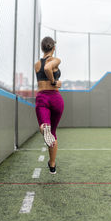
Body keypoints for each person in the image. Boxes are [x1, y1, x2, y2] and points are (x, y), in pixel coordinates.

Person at [35, 36, 64, 174]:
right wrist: (54, 81)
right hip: (56, 98)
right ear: (53, 47)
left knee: (45, 125)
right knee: (52, 133)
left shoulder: (36, 64)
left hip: (42, 98)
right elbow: (48, 68)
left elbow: (43, 69)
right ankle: (52, 165)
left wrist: (52, 81)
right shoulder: (55, 60)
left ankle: (43, 127)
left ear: (42, 48)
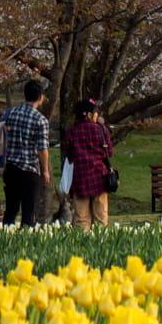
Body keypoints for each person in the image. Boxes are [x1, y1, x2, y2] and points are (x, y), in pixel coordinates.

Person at [0, 77, 51, 228]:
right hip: (30, 170)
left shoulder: (9, 114)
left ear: (25, 95)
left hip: (11, 168)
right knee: (29, 212)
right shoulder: (40, 120)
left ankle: (5, 237)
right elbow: (42, 149)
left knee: (10, 210)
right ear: (40, 97)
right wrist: (45, 170)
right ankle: (25, 240)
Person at [64, 98, 115, 228]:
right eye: (95, 113)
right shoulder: (101, 130)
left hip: (80, 179)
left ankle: (83, 241)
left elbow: (69, 155)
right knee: (101, 219)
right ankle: (100, 240)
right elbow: (109, 152)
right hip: (100, 178)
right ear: (89, 115)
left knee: (81, 219)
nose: (97, 115)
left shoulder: (71, 131)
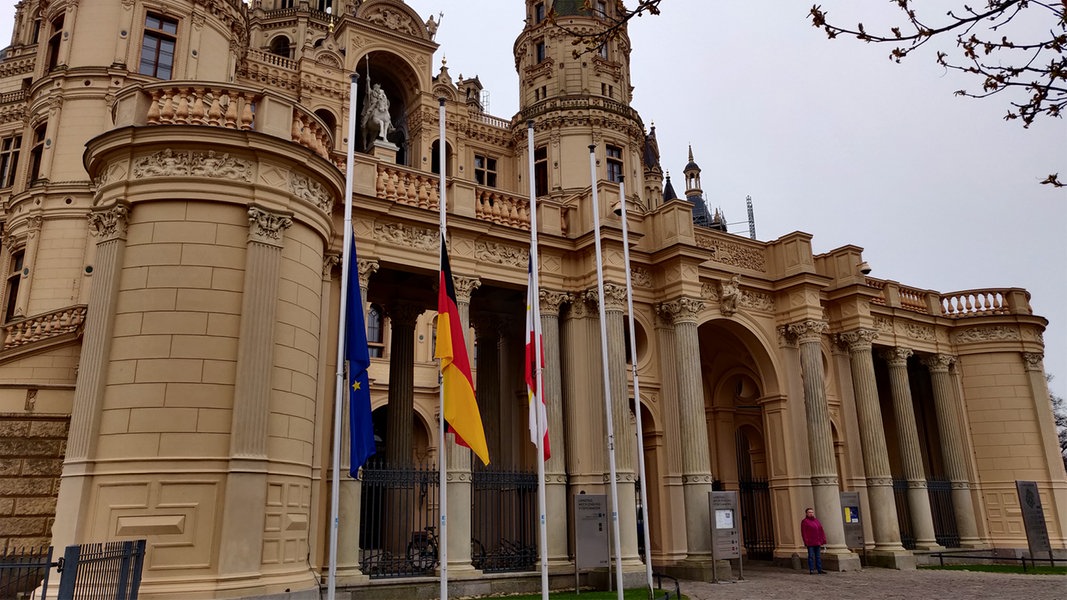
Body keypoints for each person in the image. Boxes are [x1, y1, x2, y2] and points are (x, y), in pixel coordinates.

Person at [800, 507, 827, 574]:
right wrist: (806, 541)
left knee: (818, 556)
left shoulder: (816, 521)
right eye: (809, 512)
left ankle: (819, 569)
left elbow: (821, 530)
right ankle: (811, 569)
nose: (811, 513)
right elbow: (804, 532)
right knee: (811, 556)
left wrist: (823, 539)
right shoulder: (805, 521)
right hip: (810, 542)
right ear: (806, 513)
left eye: (812, 512)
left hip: (817, 541)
· · · · · · ·
Task - The data must be reproduced exactly, and no picture may appear in the copy.

Exercise output -
Body keypoints for each person in the image. Boxes are [x1, y1, x2, y2] and points are (x, y), in pixel coordinates.

Person at [35, 36, 64, 174]:
right wrist: (54, 81)
right hip: (56, 98)
right ear: (53, 47)
left knee: (45, 125)
right knee: (52, 133)
left shoulder: (36, 64)
left hip: (42, 98)
right elbow: (48, 68)
left elbow: (43, 69)
right ankle: (52, 165)
left wrist: (52, 81)
right shoulder: (55, 60)
left ankle: (43, 127)
left ear: (42, 48)
Body keypoints for each person in the image. Boxes are [x1, y1, x2, y2] and points are (x, y), in pixel coordinates.

Person at [0, 77, 51, 228]:
right hip: (30, 170)
left shoulder: (9, 114)
left ear: (25, 95)
left hip: (11, 168)
right knee: (29, 212)
right shoulder: (40, 120)
left ankle: (5, 237)
right elbow: (42, 149)
left knee: (10, 210)
right ear: (40, 97)
right wrist: (45, 170)
right ankle: (25, 240)
Person at [64, 98, 115, 228]:
right eye: (95, 113)
right shoulder: (101, 130)
left hip: (80, 179)
left ankle: (83, 241)
left elbow: (69, 155)
right knee: (101, 219)
right ankle: (100, 240)
right elbow: (109, 152)
right hip: (100, 178)
right ear: (89, 115)
left knee: (81, 219)
nose: (97, 115)
left shoulder: (71, 131)
Body keypoints for each person in the image. Boxes are [x1, y1, x2, y2] and points are (x, y), in pixel coordinates.

Person at [800, 507, 827, 574]:
right wrist: (806, 541)
left knee: (818, 556)
left shoulder: (816, 521)
right eye: (809, 512)
left ankle: (819, 569)
left elbow: (821, 530)
right ankle: (811, 569)
nose: (811, 513)
right elbow: (804, 532)
right knee: (811, 556)
left wrist: (823, 539)
right shoulder: (805, 521)
right hip: (810, 542)
right ear: (806, 513)
left eye: (812, 512)
left hip: (817, 541)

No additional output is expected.